### Available records ###

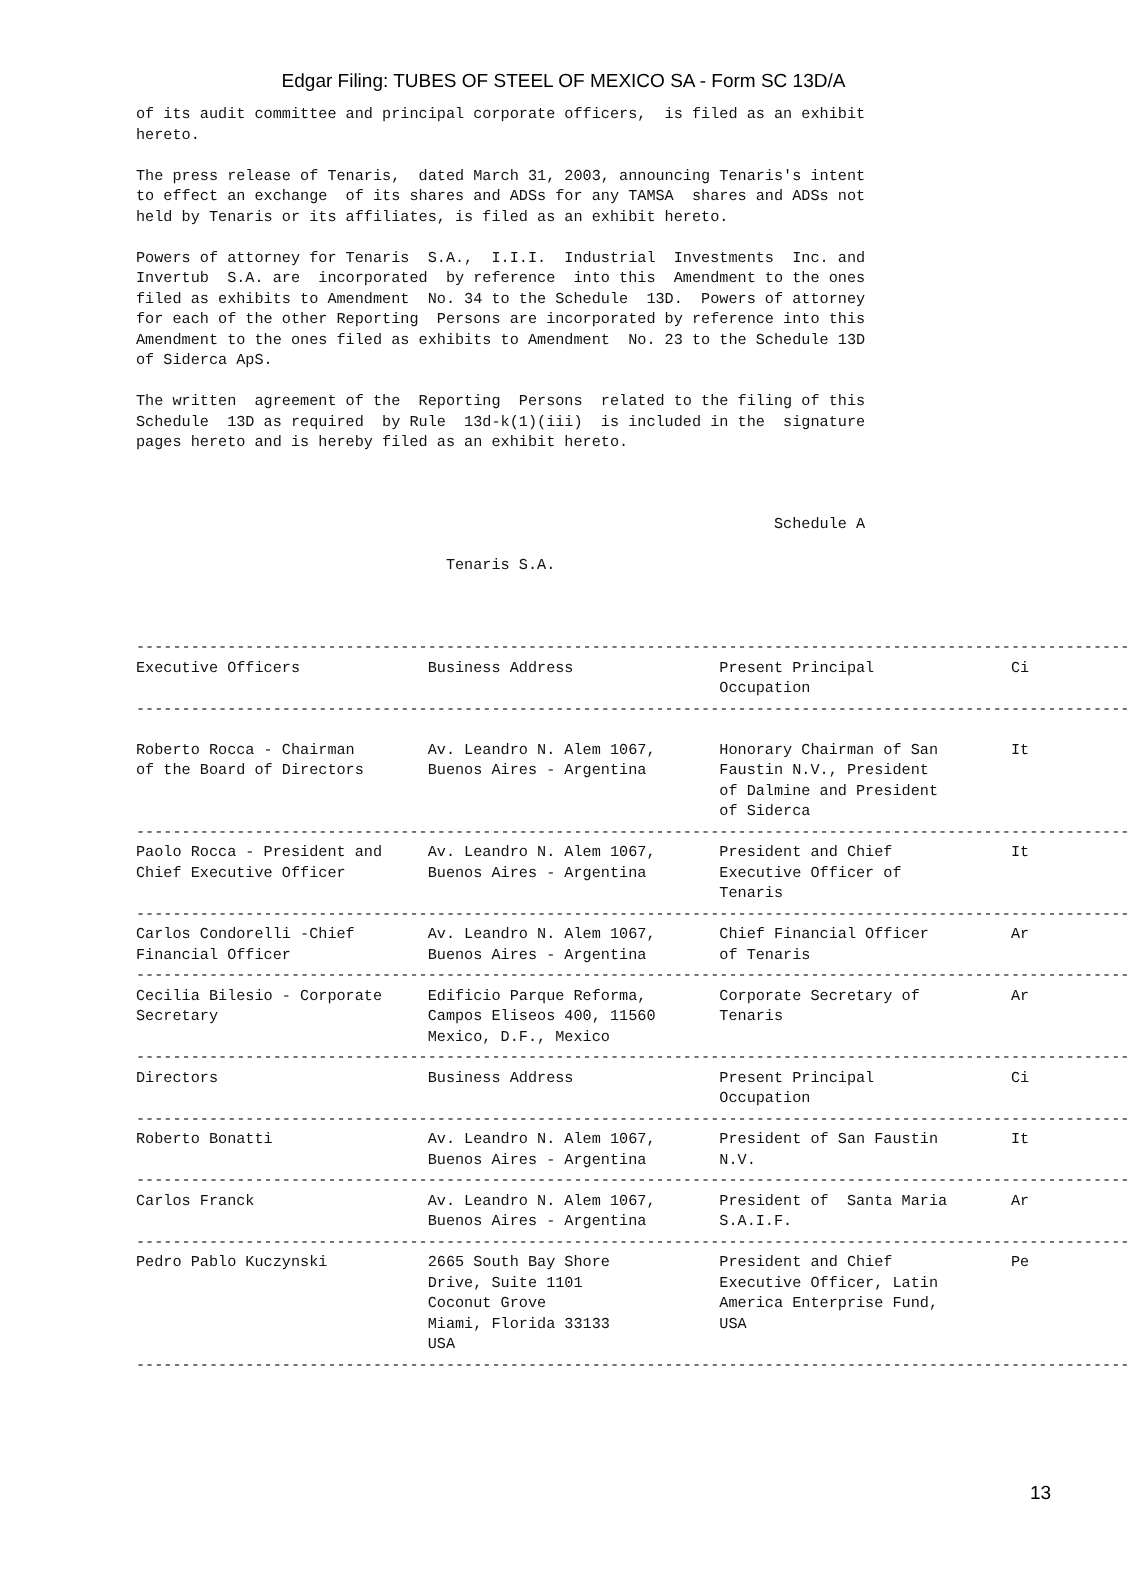Edgar Filing: TUBES OF STEEL OF MEXICO SA - Form SC 13D/A
of its audit committee and principal corporate officers,  is filed as an exhibit
hereto.

The press release of Tenaris,  dated March 31, 2003, announcing Tenaris's intent
to effect an exchange  of its shares and ADSs for any TAMSA  shares and ADSs not
held by Tenaris or its affiliates, is filed as an exhibit hereto.

Powers of attorney for Tenaris  S.A.,  I.I.I.  Industrial  Investments  Inc. and
Invertub  S.A. are  incorporated  by reference  into this  Amendment to the ones
filed as exhibits to Amendment  No. 34 to the Schedule  13D.  Powers of attorney
for each of the other Reporting  Persons are incorporated by reference into this
Amendment to the ones filed as exhibits to Amendment  No. 23 to the Schedule 13D
of Siderca ApS.

The written  agreement of the  Reporting  Persons  related to the filing of this
Schedule  13D as required  by Rule  13d-k(1)(iii)  is included in the  signature
pages hereto and is hereby filed as an exhibit hereto.



                                                                      Schedule A

                                  Tenaris S.A.



--------------------------------------------------------------------------------------------------------------
Executive Officers              Business Address                Present Principal               Ci
                                                                Occupation
--------------------------------------------------------------------------------------------------------------

Roberto Rocca - Chairman        Av. Leandro N. Alem 1067,       Honorary Chairman of San        It
of the Board of Directors       Buenos Aires - Argentina        Faustin N.V., President
                                                                of Dalmine and President
                                                                of Siderca
--------------------------------------------------------------------------------------------------------------
Paolo Rocca - President and     Av. Leandro N. Alem 1067,       President and Chief             It
Chief Executive Officer         Buenos Aires - Argentina        Executive Officer of
                                                                Tenaris
--------------------------------------------------------------------------------------------------------------
Carlos Condorelli -Chief        Av. Leandro N. Alem 1067,       Chief Financial Officer         Ar
Financial Officer               Buenos Aires - Argentina        of Tenaris
--------------------------------------------------------------------------------------------------------------
Cecilia Bilesio - Corporate     Edificio Parque Reforma,        Corporate Secretary of          Ar
Secretary                       Campos Eliseos 400, 11560       Tenaris
                                Mexico, D.F., Mexico
--------------------------------------------------------------------------------------------------------------
Directors                       Business Address                Present Principal               Ci
                                                                Occupation
--------------------------------------------------------------------------------------------------------------
Roberto Bonatti                 Av. Leandro N. Alem 1067,       President of San Faustin        It
                                Buenos Aires - Argentina        N.V.
--------------------------------------------------------------------------------------------------------------
Carlos Franck                   Av. Leandro N. Alem 1067,       President of  Santa Maria       Ar
                                Buenos Aires - Argentina        S.A.I.F.
--------------------------------------------------------------------------------------------------------------
Pedro Pablo Kuczynski           2665 South Bay Shore            President and Chief             Pe
                                Drive, Suite 1101               Executive Officer, Latin
                                Coconut Grove                   America Enterprise Fund,
                                Miami, Florida 33133            USA
                                USA
--------------------------------------------------------------------------------------------------------------
13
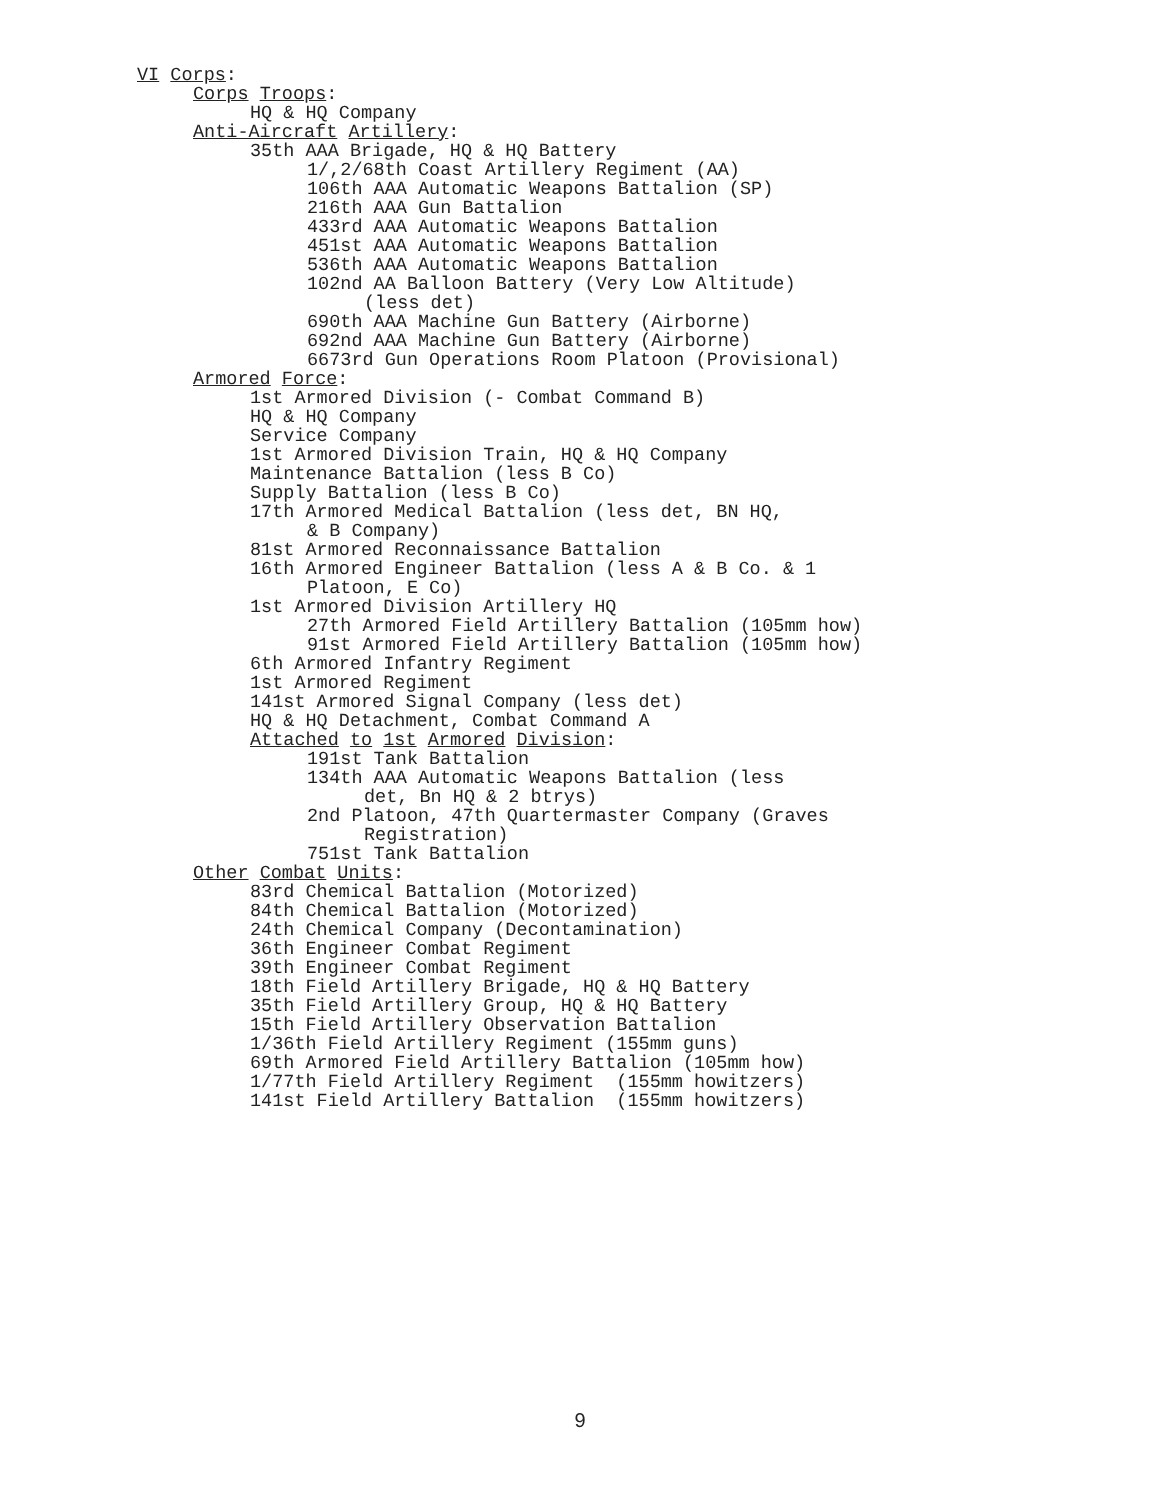VI Corps:
Corps Troops:
HQ & HQ Company
Anti-Aircraft Artillery:
35th AAA Brigade, HQ & HQ Battery
1/,2/68th Coast Artillery Regiment (AA)
106th AAA Automatic Weapons Battalion (SP)
216th AAA Gun Battalion
433rd AAA Automatic Weapons Battalion
451st AAA Automatic Weapons Battalion
536th AAA Automatic Weapons Battalion
102nd AA Balloon Battery (Very Low Altitude)
(less det)
690th AAA Machine Gun Battery (Airborne)
692nd AAA Machine Gun Battery (Airborne)
6673rd Gun Operations Room Platoon (Provisional)
Armored Force:
1st Armored Division (- Combat Command B)
HQ & HQ Company
Service Company
1st Armored Division Train, HQ & HQ Company
Maintenance Battalion (less B Co)
Supply Battalion (less B Co)
17th Armored Medical Battalion (less det, BN HQ,
& B Company)
81st Armored Reconnaissance Battalion
16th Armored Engineer Battalion (less A & B Co. & 1
Platoon, E Co)
1st Armored Division Artillery HQ
27th Armored Field Artillery Battalion (105mm how)
91st Armored Field Artillery Battalion (105mm how)
6th Armored Infantry Regiment
1st Armored Regiment
141st Armored Signal Company (less det)
HQ & HQ Detachment, Combat Command A
Attached to 1st Armored Division:
191st Tank Battalion
134th AAA Automatic Weapons Battalion (less
det, Bn HQ & 2 btrys)
2nd Platoon, 47th Quartermaster Company (Graves
Registration)
751st Tank Battalion
Other Combat Units:
83rd Chemical Battalion (Motorized)
84th Chemical Battalion (Motorized)
24th Chemical Company (Decontamination)
36th Engineer Combat Regiment
39th Engineer Combat Regiment
18th Field Artillery Brigade, HQ & HQ Battery
35th Field Artillery Group, HQ & HQ Battery
15th Field Artillery Observation Battalion
1/36th Field Artillery Regiment (155mm guns)
69th Armored Field Artillery Battalion (105mm how)
1/77th Field Artillery Regiment (155mm howitzers)
141st Field Artillery Battalion (155mm howitzers)
9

###

> _Problem requirements_: A word-for-word copy of the material is required; pictures stay out of it.

> _Reply_:
Edgar Filing: TUBES OF STEEL OF MEXICO SA - Form SC 13D/A
of its audit committee and principal corporate officers,  is filed as an exhibit
hereto.

The press release of Tenaris,  dated March 31, 2003, announcing Tenaris's intent
to effect an exchange  of its shares and ADSs for any TAMSA  shares and ADSs not
held by Tenaris or its affiliates, is filed as an exhibit hereto.

Powers of attorney for Tenaris  S.A.,  I.I.I.  Industrial  Investments  Inc. and
Invertub  S.A. are  incorporated  by reference  into this  Amendment to the ones
filed as exhibits to Amendment  No. 34 to the Schedule  13D.  Powers of attorney
for each of the other Reporting  Persons are incorporated by reference into this
Amendment to the ones filed as exhibits to Amendment  No. 23 to the Schedule 13D
of Siderca ApS.

The written  agreement of the  Reporting  Persons  related to the filing of this
Schedule  13D as required  by Rule  13d-k(1)(iii)  is included in the  signature
pages hereto and is hereby filed as an exhibit hereto.



                                                                      Schedule A

                                  Tenaris S.A.



--------------------------------------------------------------------------------------------------------------
Executive Officers              Business Address                Present Principal               Ci
                                                                Occupation
--------------------------------------------------------------------------------------------------------------

Roberto Rocca - Chairman        Av. Leandro N. Alem 1067,       Honorary Chairman of San        It
of the Board of Directors       Buenos Aires - Argentina        Faustin N.V., President
                                                                of Dalmine and President
                                                                of Siderca
--------------------------------------------------------------------------------------------------------------
Paolo Rocca - President and     Av. Leandro N. Alem 1067,       President and Chief             It
Chief Executive Officer         Buenos Aires - Argentina        Executive Officer of
                                                                Tenaris
--------------------------------------------------------------------------------------------------------------
Carlos Condorelli -Chief        Av. Leandro N. Alem 1067,       Chief Financial Officer         Ar
Financial Officer               Buenos Aires - Argentina        of Tenaris
--------------------------------------------------------------------------------------------------------------
Cecilia Bilesio - Corporate     Edificio Parque Reforma,        Corporate Secretary of          Ar
Secretary                       Campos Eliseos 400, 11560       Tenaris
                                Mexico, D.F., Mexico
--------------------------------------------------------------------------------------------------------------
Directors                       Business Address                Present Principal               Ci
                                                                Occupation
--------------------------------------------------------------------------------------------------------------
Roberto Bonatti                 Av. Leandro N. Alem 1067,       President of San Faustin        It
                                Buenos Aires - Argentina        N.V.
--------------------------------------------------------------------------------------------------------------
Carlos Franck                   Av. Leandro N. Alem 1067,       President of  Santa Maria       Ar
                                Buenos Aires - Argentina        S.A.I.F.
--------------------------------------------------------------------------------------------------------------
Pedro Pablo Kuczynski           2665 South Bay Shore            President and Chief             Pe
                                Drive, Suite 1101               Executive Officer, Latin
                                Coconut Grove                   America Enterprise Fund,
                                Miami, Florida 33133            USA
                                USA
--------------------------------------------------------------------------------------------------------------
13
VI Corps:
Corps Troops:
HQ & HQ Company
Anti-Aircraft Artillery:
35th AAA Brigade, HQ & HQ Battery
1/,2/68th Coast Artillery Regiment (AA)
106th AAA Automatic Weapons Battalion (SP)
216th AAA Gun Battalion
433rd AAA Automatic Weapons Battalion
451st AAA Automatic Weapons Battalion
536th AAA Automatic Weapons Battalion
102nd AA Balloon Battery (Very Low Altitude)
(less det)
690th AAA Machine Gun Battery (Airborne)
692nd AAA Machine Gun Battery (Airborne)
6673rd Gun Operations Room Platoon (Provisional)
Armored Force:
1st Armored Division (- Combat Command B)
HQ & HQ Company
Service Company
1st Armored Division Train, HQ & HQ Company
Maintenance Battalion (less B Co)
Supply Battalion (less B Co)
17th Armored Medical Battalion (less det, BN HQ,
& B Company)
81st Armored Reconnaissance Battalion
16th Armored Engineer Battalion (less A & B Co. & 1
Platoon, E Co)
1st Armored Division Artillery HQ
27th Armored Field Artillery Battalion (105mm how)
91st Armored Field Artillery Battalion (105mm how)
6th Armored Infantry Regiment
1st Armored Regiment
141st Armored Signal Company (less det)
HQ & HQ Detachment, Combat Command A
Attached to 1st Armored Division:
191st Tank Battalion
134th AAA Automatic Weapons Battalion (less
det, Bn HQ & 2 btrys)
2nd Platoon, 47th Quartermaster Company (Graves
Registration)
751st Tank Battalion
Other Combat Units:
83rd Chemical Battalion (Motorized)
84th Chemical Battalion (Motorized)
24th Chemical Company (Decontamination)
36th Engineer Combat Regiment
39th Engineer Combat Regiment
18th Field Artillery Brigade, HQ & HQ Battery
35th Field Artillery Group, HQ & HQ Battery
15th Field Artillery Observation Battalion
1/36th Field Artillery Regiment (155mm guns)
69th Armored Field Artillery Battalion (105mm how)
1/77th Field Artillery Regiment (155mm howitzers)
141st Field Artillery Battalion (155mm howitzers)
9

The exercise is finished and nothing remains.